I agree with Peter. I suppose any linguist/polyglot will have to do some sort of maintenance work. What is your regime? Here is what I have to do.
I have lived longer in England than in Germany andI have to put in a considerable amount of German maintenance work. I used to spend a fortune on phone calls; now I use Skype to chat to friends in Germany. There are some interesting links on Twitter, too. While I enjoy my daily dose of literature (actually I make sure I read some serious brain food at least once a day), watching certain German tv channels can be a bit brain-numbing. I bravely stick to it, though, in order to keep up with the language as spoken by the younger generations (or what scriptwriters think the younger generations should sound like). After a few attempts, however, I stopped watching game or reality shows.There I not only have to shudder at how the language is used, but also at the astonishing ignorance dispayed - I am not talking nerves here, I mean blissful ignorance of the basics of German society. I also travel to Germany regularly (at times too often for my taste).
I do wonder… Even if you put a lot of effort in forgetting your native language would you ever really be able to forget it? (assuming you had spoken the language up until you were at least a teenager)
I am very sceptical they anyone who has learned a language natively and spoken it every day up to the age of 18 could ever lose that language. (Perhaps I’m wrong, but I really can’t imagine how this would be possible…)
All I’m saying is that it’s possible to go to a new country as an adult, assimilate well, and hardly use your previous language at all for the next 10-20 years for example. No you wouldn’t lose it, but it would not be at the same level as someone from your generation who has stayed in the previous country all this time (unless you maintained it well).
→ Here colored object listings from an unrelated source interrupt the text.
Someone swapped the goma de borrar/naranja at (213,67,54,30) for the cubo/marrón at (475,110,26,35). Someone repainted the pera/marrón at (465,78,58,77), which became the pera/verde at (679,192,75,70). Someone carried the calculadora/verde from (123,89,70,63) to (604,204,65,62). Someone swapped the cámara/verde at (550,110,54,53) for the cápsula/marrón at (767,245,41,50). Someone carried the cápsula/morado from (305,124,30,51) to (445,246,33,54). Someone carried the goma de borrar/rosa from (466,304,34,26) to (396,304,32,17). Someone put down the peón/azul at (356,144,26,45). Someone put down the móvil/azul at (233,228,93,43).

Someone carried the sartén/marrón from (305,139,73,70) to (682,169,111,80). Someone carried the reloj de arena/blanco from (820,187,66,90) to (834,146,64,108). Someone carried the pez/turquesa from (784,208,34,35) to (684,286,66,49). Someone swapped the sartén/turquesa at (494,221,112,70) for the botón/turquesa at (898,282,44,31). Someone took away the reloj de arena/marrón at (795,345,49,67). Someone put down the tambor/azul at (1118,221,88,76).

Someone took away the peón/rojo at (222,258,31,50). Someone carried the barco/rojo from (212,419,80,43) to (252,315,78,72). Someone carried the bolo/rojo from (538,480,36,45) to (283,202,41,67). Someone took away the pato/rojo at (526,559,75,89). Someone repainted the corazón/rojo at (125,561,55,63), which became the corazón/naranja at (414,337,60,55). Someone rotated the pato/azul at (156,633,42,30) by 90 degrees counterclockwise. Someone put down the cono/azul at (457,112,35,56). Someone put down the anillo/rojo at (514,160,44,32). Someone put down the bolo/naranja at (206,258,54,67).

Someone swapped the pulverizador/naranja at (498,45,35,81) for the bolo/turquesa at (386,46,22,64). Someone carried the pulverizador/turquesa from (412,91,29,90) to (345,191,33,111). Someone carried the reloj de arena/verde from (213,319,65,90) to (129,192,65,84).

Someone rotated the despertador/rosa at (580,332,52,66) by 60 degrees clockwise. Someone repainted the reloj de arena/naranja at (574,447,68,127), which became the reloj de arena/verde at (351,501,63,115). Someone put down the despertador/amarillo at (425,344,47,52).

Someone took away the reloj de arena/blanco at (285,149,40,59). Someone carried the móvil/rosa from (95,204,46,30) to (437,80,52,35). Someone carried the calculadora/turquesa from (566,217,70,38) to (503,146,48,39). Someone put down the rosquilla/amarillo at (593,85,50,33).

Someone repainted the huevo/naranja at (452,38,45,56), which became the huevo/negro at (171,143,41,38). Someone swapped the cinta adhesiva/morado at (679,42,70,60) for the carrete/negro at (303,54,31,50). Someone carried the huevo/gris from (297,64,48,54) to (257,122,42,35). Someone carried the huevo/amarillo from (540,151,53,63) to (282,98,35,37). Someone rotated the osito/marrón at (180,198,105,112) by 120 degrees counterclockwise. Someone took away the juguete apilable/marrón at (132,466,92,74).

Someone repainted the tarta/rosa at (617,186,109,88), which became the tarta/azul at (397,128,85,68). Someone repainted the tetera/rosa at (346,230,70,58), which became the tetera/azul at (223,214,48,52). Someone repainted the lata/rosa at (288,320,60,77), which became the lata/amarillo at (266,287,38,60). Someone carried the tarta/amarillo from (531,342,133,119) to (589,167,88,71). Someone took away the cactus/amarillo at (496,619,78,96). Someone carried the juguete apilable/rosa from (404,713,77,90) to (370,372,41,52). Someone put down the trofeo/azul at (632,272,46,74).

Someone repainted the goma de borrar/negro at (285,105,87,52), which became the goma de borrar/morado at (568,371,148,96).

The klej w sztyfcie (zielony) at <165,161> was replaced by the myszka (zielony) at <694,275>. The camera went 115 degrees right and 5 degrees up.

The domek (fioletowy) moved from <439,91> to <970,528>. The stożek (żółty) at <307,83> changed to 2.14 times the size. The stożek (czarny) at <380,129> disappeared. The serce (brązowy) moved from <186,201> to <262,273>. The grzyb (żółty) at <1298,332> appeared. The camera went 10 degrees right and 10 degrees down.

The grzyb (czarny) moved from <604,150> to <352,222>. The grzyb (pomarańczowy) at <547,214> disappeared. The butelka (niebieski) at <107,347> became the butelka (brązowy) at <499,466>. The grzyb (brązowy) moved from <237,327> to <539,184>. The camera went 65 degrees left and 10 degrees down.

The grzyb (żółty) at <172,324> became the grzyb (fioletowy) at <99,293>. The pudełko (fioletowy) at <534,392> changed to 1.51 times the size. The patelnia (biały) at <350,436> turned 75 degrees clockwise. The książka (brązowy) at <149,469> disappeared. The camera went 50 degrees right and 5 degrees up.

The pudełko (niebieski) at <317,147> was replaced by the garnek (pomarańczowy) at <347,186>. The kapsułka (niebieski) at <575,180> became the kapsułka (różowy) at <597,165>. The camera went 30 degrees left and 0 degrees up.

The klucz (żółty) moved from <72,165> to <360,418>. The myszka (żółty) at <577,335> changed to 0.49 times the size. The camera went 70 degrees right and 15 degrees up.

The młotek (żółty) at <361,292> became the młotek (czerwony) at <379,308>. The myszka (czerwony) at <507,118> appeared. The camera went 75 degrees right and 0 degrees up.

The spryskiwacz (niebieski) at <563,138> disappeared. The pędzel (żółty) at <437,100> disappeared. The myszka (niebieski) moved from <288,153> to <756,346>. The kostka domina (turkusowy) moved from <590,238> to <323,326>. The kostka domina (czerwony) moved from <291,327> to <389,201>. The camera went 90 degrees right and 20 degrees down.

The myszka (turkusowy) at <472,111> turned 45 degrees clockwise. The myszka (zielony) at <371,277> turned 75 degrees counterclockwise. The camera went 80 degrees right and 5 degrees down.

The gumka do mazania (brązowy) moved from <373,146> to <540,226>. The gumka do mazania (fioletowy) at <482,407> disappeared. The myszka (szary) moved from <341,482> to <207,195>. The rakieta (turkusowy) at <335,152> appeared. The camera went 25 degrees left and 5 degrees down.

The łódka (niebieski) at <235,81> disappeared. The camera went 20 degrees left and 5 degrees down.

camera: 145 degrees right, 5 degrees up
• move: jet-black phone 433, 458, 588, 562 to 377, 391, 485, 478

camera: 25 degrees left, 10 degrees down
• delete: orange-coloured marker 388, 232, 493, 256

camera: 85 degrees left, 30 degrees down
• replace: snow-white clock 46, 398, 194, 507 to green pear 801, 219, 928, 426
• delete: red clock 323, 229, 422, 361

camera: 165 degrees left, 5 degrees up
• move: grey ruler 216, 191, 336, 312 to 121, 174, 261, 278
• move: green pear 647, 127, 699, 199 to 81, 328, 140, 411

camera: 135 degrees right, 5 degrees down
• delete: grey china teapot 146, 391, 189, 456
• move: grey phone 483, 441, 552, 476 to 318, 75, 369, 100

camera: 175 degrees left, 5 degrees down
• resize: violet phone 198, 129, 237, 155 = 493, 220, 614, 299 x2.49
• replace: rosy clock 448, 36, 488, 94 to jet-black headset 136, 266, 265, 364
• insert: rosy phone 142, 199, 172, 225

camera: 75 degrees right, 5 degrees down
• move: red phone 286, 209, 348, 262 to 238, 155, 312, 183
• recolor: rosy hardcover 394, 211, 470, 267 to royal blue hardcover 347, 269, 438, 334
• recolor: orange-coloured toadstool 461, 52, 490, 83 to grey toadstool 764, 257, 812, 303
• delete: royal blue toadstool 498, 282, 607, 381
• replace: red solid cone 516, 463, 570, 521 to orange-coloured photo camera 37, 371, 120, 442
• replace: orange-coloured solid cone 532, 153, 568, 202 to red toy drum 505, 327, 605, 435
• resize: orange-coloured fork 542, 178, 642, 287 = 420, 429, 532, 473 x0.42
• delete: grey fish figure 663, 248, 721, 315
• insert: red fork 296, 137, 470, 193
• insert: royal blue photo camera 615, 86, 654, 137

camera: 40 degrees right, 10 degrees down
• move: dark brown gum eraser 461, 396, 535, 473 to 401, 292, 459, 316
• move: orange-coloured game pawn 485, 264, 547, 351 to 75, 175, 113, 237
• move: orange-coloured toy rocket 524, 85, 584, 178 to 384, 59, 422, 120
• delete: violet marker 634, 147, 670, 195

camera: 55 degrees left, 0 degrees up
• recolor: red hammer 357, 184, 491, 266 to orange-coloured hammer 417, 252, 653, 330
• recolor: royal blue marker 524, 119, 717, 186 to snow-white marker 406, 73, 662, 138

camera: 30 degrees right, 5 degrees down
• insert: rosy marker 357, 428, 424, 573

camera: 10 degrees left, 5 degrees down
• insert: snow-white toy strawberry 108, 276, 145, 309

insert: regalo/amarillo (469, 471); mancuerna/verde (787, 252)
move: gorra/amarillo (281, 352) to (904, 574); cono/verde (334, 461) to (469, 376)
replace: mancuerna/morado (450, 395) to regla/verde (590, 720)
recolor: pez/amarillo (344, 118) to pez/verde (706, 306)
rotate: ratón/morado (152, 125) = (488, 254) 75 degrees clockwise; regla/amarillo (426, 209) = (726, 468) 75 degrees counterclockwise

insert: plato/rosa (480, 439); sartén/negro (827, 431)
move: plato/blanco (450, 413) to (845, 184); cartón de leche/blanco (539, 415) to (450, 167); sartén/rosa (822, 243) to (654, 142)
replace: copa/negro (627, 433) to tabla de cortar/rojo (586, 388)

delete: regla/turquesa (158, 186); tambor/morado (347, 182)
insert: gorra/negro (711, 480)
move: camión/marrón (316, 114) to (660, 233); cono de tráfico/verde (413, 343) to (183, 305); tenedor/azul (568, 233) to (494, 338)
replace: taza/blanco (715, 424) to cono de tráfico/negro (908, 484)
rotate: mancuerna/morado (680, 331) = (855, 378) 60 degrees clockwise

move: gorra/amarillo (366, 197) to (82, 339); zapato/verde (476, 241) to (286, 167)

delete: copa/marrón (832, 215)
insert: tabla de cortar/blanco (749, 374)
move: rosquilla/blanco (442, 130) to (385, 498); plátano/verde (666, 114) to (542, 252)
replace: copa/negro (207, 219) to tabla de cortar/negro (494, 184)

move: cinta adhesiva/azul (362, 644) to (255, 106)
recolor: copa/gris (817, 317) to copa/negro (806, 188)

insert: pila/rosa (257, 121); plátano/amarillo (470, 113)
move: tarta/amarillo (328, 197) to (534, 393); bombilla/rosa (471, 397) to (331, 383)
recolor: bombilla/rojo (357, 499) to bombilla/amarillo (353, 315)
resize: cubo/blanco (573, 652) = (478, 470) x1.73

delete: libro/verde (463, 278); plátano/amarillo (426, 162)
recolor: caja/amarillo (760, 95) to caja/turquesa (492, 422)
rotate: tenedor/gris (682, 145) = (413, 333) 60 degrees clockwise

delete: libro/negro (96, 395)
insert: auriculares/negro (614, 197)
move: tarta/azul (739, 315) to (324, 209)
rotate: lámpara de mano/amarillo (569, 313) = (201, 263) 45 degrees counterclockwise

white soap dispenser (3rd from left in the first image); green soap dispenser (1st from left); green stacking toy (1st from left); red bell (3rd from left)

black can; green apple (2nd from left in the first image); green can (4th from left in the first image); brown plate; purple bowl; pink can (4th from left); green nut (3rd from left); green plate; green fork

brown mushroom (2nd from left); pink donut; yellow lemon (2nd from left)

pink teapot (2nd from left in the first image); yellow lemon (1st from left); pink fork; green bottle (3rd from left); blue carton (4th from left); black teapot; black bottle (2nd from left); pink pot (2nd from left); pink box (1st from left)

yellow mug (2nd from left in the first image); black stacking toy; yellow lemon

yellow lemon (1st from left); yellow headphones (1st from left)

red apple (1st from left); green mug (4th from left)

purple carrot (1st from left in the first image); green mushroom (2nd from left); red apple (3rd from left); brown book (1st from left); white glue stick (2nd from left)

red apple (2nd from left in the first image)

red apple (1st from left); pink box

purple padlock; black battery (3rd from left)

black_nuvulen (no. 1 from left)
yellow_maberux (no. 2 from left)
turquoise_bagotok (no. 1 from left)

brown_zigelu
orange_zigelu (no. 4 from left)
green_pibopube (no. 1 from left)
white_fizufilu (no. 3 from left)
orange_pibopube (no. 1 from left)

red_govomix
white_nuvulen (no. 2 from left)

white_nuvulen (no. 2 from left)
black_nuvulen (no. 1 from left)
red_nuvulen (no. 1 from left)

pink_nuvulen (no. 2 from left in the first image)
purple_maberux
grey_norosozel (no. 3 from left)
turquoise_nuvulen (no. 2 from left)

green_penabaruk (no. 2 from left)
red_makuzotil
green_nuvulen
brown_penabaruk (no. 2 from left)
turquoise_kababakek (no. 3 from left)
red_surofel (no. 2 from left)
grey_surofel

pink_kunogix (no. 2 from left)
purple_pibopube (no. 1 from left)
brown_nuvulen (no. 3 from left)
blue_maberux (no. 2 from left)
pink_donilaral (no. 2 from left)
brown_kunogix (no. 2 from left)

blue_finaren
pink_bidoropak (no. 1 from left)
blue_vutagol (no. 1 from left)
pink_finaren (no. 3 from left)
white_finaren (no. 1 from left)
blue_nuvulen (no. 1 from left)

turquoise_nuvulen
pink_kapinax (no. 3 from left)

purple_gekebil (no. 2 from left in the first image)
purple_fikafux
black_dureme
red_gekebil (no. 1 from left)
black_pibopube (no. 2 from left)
Yes, you can loose your own native language, you will never loose it completely, but it will be very rusty. I can see my own uncle who moved from the Netherlands to Australia, may be when he was 30 years old. Overthere he never spoke Dutch anymore at home, and when my parents recently visited him (40 years later), he had many difficulties speaking Dutch.
I am with Peter on this: I came to Britain when I was in my late twenties. Ten years later I noticed a certain atrophy in my native language. It was only when I started commuting to Germany on a regular basis for work in the early 1990s that my ‘Sprachgefühl’ came back. When the job finished after two-three years I had learnt my lesson: in order to keep reasonably fluent I need a maintenance programme.
I see a very big difference between going rusty and really truly forgetting.
What I have always understood (including from some of the above comments) is that natives can indeed get out of the habit of speaking their native tongue; yet if they are ever re-immersed in the language it all comes flooding back very quickly.
(Up to a point this is true of our foreign languages too. In my 20s I used to be able to carry on a fairly decent conversation in Italian. I can’t do it anymore - but I am quite certain that a month or so in Italy would get me right back to where I was…)
@JayB - I don’t think anyone is suggesting that you would truly forget it. I don’t even think I will ever ‘truly’ forget the French I have learnt over the last few years.
But I think it also ties in with identity. For example, if you move to a new country, make a life there, start a family there and don’t keep in touch with the language and culture of the previous one, this would eventually happen (severe deterioration in your native language, not permanent loss).
Silviad’s story is interesting. On the other hand, I know people who have lived here for 20 and 30 years but still speak English very poorly. I know one person, who shall remain nameless, who has lived here for ten years but remains unilingual Finnish. (Beginner 1 in English, seriously).
I apologize for any mistakes, my English not so good that I want. But I want to tell you that I agree with a majority written above. I will never trust that it’s really possible to forget native language. It’s impossible I’m sure!